En résumé, bien qu’il soit bien toléré, le CBD n’a pas véritablement amélioré les symptômes tels que la douleur, la fatigue, les nausées, la perte d’appétit, la dépression et l’anxiété, ni la qualité de vie des patients. Il n’a pas non plus réduit les besoins en opioïdes. « L’huile de CBD n’a pas ajouté de valeur à la réduction de la détresse des symptômes fournie par les soins palliatifs spécialisés seuls », conclut l’équipe. La directrice de recherche souligne toutefois que le CBD pourrait être utile pour améliorer certains symptômes liés au cancer, qui n’ont pas été évalués dans cette étude, notamment l’insomnie.

Une sensation de bien-être global

Ces résultats pourraient avoir des implications importantes pour les décideurs politiques concernant l’usage du cannabis médical. Cet essai n’est cependant que le premier d’une série de trois essais visant à examiner les effets du cannabis à visée thérapeutique. « La plante de cannabis est très complexe et contient un grand nombre de cannabinoïdes et d’autres composés », a expliqué Hardy au Guardian. Les chercheurs envisagent à présent d’examiner l’impact du tétrahydrocannabinol (THC), l’autre principal cannabinoïde du cannabis, qui contrairement au CBD, possède des propriétés psychoactives.

Il sera lui aussi utilisé sur les patients en soins palliatifs atteints d’un cancer avancé, en combinaison avec le CBD. L’objectif étant de déterminer si son usage est bénéfique, malgré ses effets psychoactifs, qui limiteront nécessairement les activités des patients. Les résultats de ce second essai devraient être publiés à la mi-2023, selon Hardy. Le troisième et dernier essai testera quant à lui une combinaison différente de CBD et THC.

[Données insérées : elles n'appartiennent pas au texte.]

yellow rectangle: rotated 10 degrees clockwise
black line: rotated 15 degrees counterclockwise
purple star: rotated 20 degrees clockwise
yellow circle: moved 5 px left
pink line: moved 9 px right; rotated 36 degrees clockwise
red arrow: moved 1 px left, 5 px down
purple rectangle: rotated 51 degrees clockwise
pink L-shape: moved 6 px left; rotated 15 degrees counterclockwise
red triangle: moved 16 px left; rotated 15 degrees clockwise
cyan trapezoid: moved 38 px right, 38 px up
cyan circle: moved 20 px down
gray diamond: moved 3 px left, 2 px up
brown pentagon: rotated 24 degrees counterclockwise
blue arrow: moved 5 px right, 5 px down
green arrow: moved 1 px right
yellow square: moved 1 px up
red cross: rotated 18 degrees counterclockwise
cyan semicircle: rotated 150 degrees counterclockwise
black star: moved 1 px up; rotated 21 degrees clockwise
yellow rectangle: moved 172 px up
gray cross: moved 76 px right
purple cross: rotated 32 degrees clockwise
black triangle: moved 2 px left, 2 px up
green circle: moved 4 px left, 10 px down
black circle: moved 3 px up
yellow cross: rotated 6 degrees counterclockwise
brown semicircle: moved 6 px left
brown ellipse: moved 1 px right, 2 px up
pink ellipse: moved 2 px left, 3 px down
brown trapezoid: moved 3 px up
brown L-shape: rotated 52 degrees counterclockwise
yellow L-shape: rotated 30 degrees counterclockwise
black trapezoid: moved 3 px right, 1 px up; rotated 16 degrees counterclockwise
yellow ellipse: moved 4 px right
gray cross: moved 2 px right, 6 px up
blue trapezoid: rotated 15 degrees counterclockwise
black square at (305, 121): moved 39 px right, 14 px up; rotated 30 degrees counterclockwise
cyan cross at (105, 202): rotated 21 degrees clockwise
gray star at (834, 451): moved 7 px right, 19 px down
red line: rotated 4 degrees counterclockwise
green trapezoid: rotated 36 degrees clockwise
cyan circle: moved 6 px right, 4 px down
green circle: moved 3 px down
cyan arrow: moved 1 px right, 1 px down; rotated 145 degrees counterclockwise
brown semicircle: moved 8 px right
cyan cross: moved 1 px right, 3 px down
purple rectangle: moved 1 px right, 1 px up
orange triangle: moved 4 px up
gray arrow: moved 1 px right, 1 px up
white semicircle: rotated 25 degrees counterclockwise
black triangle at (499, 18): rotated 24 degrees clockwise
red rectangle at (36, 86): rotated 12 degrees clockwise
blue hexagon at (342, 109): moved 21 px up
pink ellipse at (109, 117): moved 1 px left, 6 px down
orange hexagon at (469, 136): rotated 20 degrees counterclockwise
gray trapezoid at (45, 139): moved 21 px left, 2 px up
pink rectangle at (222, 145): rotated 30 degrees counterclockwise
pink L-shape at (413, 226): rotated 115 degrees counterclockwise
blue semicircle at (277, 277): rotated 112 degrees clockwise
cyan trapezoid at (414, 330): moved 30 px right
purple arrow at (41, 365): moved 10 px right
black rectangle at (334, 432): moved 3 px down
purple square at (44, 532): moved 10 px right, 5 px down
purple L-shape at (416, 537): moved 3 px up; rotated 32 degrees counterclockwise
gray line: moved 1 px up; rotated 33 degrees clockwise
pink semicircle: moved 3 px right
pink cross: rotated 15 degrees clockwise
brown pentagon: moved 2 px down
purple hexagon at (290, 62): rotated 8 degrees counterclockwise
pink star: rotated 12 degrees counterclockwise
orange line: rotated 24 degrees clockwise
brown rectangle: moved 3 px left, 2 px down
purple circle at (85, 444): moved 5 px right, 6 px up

Il est intéressant de constater que plus d’un tiers (36%) des participants à la première étude ont choisi d’acheter un produit à base de cannabis médicinal après l’essai — bien qu’ils ne sachent pas s’ils ont pris du CBD ou un placebo et malgré l’absence d’amélioration des symptômes. Janet Hardy explique que ces patients ont néanmoins rapporté une amélioration de leur bien-être global pendant l’essai. Son équipe et elle envisagent ainsi de prendre en compte une forme « d’échelle du bonheur » dans leurs futures études.

En attendant, cette étude a également prouvé que le CBD était bien toléré, et qu’il n’entraînait aucun effet indésirable ; par conséquent il pourrait être testé sur d’autres groupes de patients de différentes situations médicales ou bien pour soulager des symptômes plus spécifiques.